* [DOCUMENT SEGMENT]
<<<<

Live coverage of the San Juan County and Navajo Nation elections on Nov. 8

The Daily Times Staff
Farmington Daily Times

Welcome to the Farmington Daily Times' online election blog. Polls closed in San Juan County at 7 p.m.

9:50 a.m.: Among the few contested races for those seeking elected office in San Juan County during this election cycle, the results largely favored Republican candidates, according to unofficial figures.

In the race for the District 2 seat in the state House of Representatives, Republican Mark Duncan easily defeated his independent opponent, Matt Dodson. With more than 7,700 votes having been counted, Duncan won by a margin of 70% to 30% — more than 3,000 votes.

In the San Juan County assessor race, Republican Jimmy Voita (65%) defeated Democrat Henry Silentman (35%) with nearly 39,000 votes having been counted.

In the District II San Juan County Commission race, the GOP’s Gary McDaniel racked up 64% of the more than 7,200 votes that had been counted compared to 36% for his Democratic opponent, Zac George.

There were two contested races for San Juan County magistrate judge. In Division 1, Republican Russell Bradford won 80% of the more than 8,100 votes that had been counted, while his opponent, Democrat Songtree Pioche, received only 20%.

In the Division 2 race, Democrat Stanley King defeated Republican Rena Scott with 53 percent of the 5,900 votes cast. Scott earned 47% of the votes.

9:45 a.m.: A $7 million bond issue that will provide funding for four projects at San Juan College, including a mountain biking park and a new physical plant, rolled to a comfortable victory Tuesday, according to unofficial results.

With more than 35,000 votes counted, the yes side earned 59% of the vote, compared to 41% for the no side. That equated to a margin of more than 6,000 votes.

>>>>

* [TO-DO LIST]
- a) According to the election coverage, who won the Division 2 race for San Juan County magistrate judge, and with what share of the vote?
- b) Drawing on the figures in the election coverage, explain why the San Juan College bond issue is described as winning a comfortable victory.

* [PROVIDED INFORMATION]
<<<<

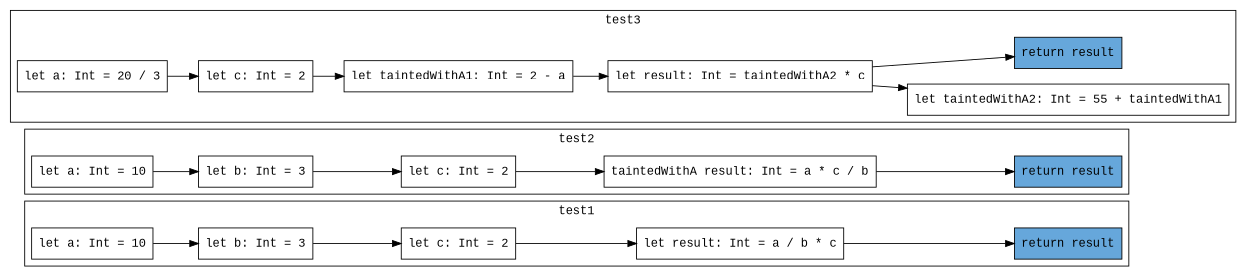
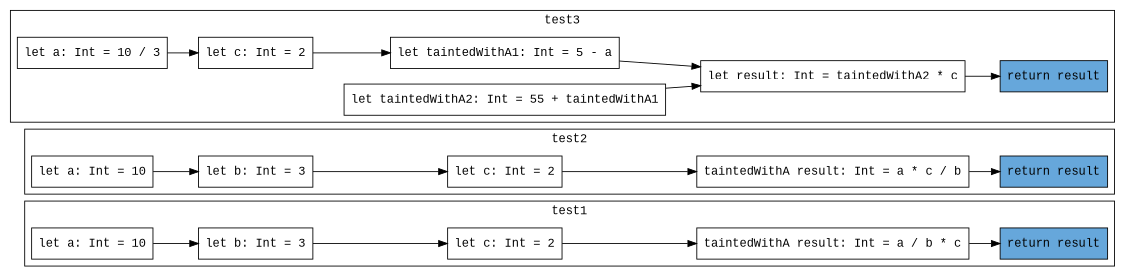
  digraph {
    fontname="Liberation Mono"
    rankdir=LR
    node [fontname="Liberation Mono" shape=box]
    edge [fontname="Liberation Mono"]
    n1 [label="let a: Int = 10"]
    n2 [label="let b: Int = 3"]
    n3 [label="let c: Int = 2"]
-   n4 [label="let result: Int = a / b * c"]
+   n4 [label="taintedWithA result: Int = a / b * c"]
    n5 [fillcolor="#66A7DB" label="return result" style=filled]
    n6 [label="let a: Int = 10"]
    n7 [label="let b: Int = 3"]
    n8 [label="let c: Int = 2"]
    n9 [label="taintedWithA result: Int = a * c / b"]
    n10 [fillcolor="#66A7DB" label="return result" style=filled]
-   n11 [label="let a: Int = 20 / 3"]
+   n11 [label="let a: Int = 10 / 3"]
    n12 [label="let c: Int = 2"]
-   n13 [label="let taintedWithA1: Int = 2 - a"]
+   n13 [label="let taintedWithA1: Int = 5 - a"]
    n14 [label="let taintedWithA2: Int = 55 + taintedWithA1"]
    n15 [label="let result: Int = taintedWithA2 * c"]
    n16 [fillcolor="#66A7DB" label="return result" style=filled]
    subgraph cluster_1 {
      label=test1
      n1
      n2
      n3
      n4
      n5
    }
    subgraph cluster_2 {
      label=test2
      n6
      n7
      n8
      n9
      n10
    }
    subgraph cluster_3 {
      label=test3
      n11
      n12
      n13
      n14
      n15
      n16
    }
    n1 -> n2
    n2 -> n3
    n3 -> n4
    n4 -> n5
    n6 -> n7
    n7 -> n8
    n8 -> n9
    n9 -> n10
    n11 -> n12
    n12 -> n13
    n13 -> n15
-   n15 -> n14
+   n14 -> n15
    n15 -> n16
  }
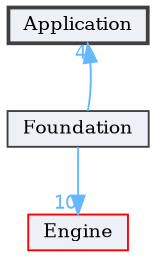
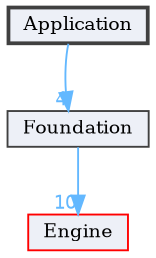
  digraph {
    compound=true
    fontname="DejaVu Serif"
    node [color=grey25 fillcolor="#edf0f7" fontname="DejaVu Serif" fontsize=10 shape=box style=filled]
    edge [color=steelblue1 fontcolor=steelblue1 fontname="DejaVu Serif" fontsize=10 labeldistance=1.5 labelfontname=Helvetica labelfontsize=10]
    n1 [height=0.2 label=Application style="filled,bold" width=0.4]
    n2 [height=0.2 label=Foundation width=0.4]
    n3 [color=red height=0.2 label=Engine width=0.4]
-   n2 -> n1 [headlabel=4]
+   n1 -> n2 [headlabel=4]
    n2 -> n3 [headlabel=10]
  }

>>>>

* [PER-TASK ANSWERS]
- a) Democrat Stanley King won with 53 percent of the 5,900 votes cast, defeating Republican Rena Scott, who earned 47%.

- b) With more than 35,000 votes counted, the yes side earned 59% of the vote to 41% for the no side. That equated to a margin of more than 6,000 votes.